_Extrait choisi_
Je vous remercie de l’envoi cordial que vous m’avez fait de cet article si remarquable ; j’y suis très sensible et je vous prie d’être assuré de mes sentiments très dévoués et sympathiques
Julien Lanoë
Je médite en ce moment une conférence que l’on m’a demandée sur le crépuscule du romantisme. Je parlerai en particulier de Lautréamont et me permettrai de citer plusieurs passages de votre plaquette qui me seront très utiles.
Si l’unanimisme est aujourd’hui pauvre et livresque, c’est qu’il est devenu un filon littéraire. J'admets que ce soit malgré Jules Romains lui même, mais c’est un fait qui ne se nie pas. On pouvait d’ailleurs le prévoir : le talent des livres qui l’exposaient était trop remarquable pour que le sentiment mis en jeu ne parût plus bientôt qu’un prétexte. Comme vous le dites vous-même, la réussite a été fort belle, et le malentendu s’en est aggravé. Aucun écrivain original n’y échappe : le mode d’expression, ses ressources pour l’avenir retiennent toute l’attention – et quand l’auteur qui l’a créé continue lui-même à l’exploiter avec fruit, tout le reste s’efface aux yeux de son public. Vous ne pouvez m’empêcher de dire que les bandes rouges de la NRF à la devanture des libraires, les articles des critiques professionnels, la satisfaction des dilettantes avides d’une nouvelle formule d’art, ont défloré l’unanimisme et que la vie tout en acte de Robert Garric est infiniment plus émouvante.

[Éléments enregistrés]
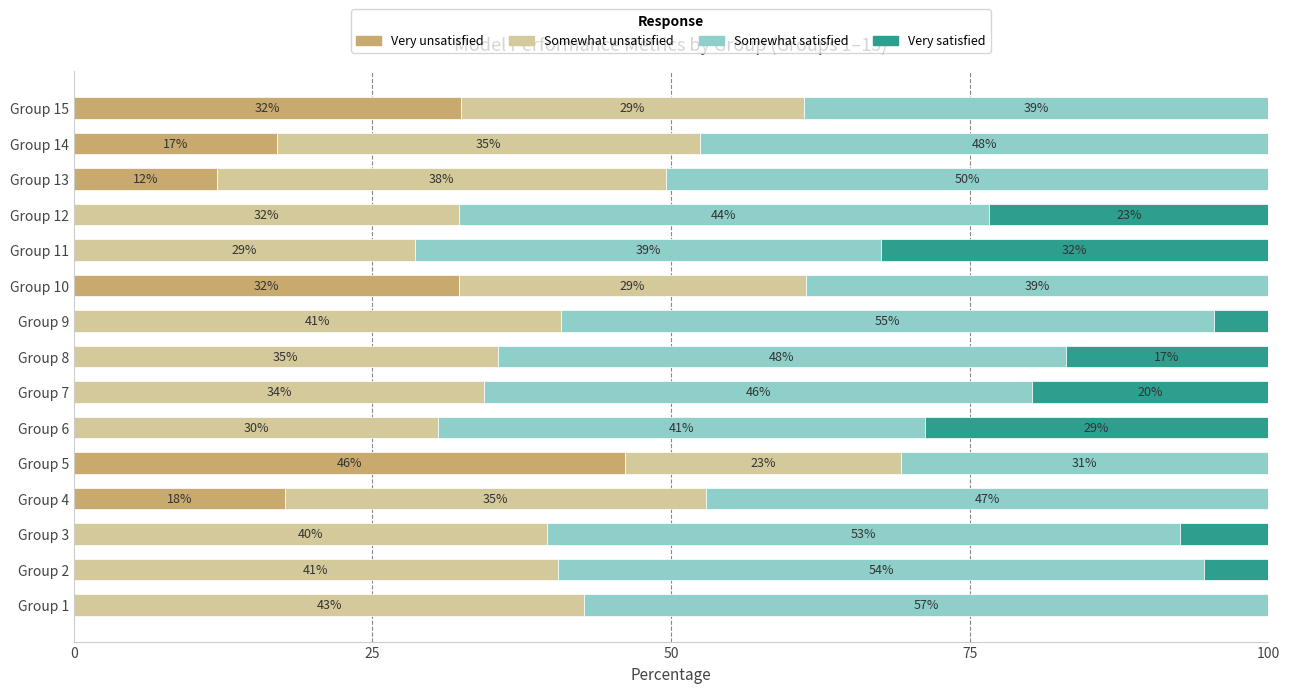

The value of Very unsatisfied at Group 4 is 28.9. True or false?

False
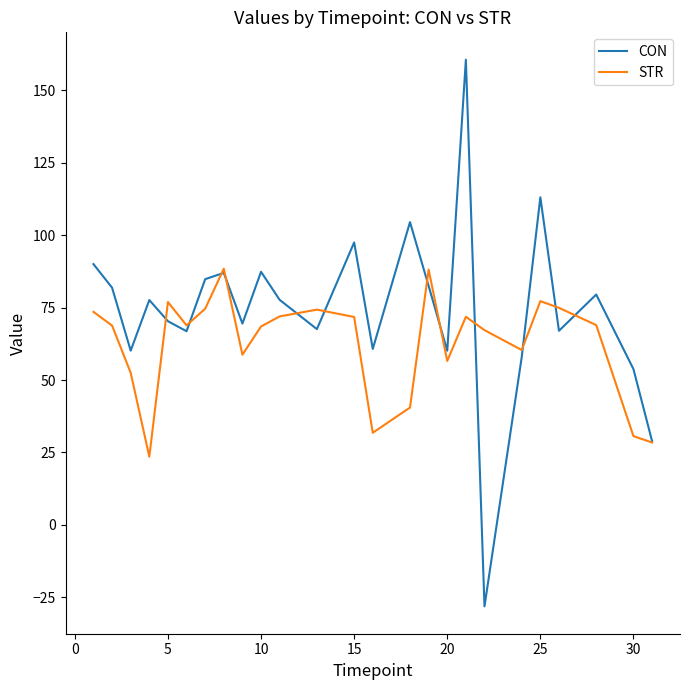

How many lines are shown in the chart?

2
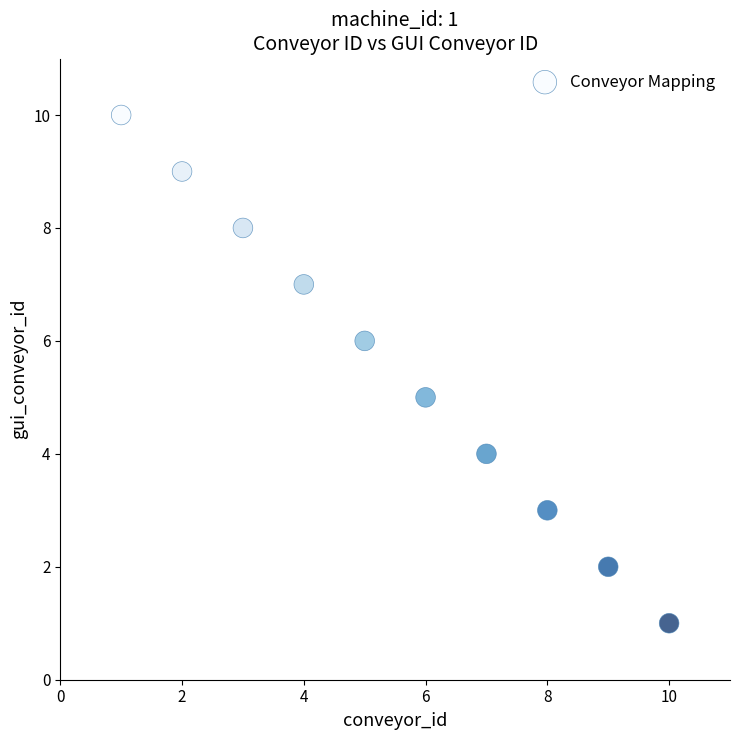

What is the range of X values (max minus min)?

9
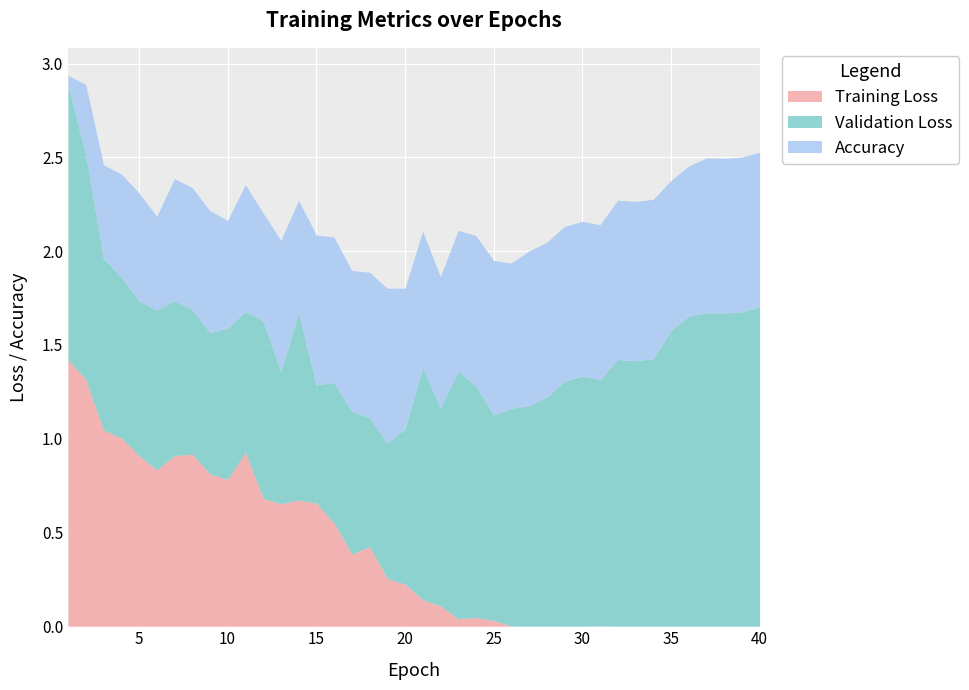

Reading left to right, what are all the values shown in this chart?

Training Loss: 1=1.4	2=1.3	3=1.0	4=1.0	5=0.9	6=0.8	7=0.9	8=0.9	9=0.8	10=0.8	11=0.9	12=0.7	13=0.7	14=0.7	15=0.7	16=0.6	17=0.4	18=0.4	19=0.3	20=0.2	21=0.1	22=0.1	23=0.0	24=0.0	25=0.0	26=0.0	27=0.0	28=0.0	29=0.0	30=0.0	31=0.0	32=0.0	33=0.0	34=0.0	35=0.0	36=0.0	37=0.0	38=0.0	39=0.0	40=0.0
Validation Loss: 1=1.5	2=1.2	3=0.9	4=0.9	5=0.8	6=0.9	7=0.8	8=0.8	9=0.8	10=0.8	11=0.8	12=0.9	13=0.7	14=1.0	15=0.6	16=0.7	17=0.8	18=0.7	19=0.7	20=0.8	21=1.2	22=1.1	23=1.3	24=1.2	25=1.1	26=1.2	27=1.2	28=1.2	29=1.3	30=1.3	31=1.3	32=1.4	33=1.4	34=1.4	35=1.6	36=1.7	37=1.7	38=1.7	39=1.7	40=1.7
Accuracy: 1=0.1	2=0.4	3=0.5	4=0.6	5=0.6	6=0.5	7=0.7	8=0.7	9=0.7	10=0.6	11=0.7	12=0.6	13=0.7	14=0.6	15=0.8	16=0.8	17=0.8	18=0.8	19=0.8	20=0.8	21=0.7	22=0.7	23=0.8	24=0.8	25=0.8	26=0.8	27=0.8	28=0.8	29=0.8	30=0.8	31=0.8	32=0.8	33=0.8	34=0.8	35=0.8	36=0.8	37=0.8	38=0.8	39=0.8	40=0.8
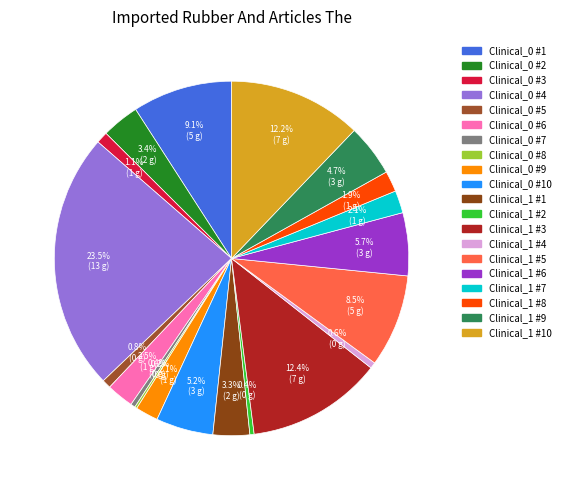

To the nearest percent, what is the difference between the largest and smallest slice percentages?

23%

_Consigne_
Recopie le passage de l’extrait choisi qui commence par « Je vous remercie » et se termine par « seront très utiles. », en changeant « conférence » en « causerie ».

_Réponse attendue_
Je vous remercie de l’envoi cordial que vous m’avez fait de cet article si remarquable ; j’y suis très sensible et je vous prie d’être assuré de mes sentiments très dévoués et sympathiques
Julien Lanoë
Je médite en ce moment une causerie que l’on m’a demandée sur le crépuscule du romantisme. Je parlerai en particulier de Lautréamont et me permettrai de citer plusieurs passages de votre plaquette qui me seront très utiles.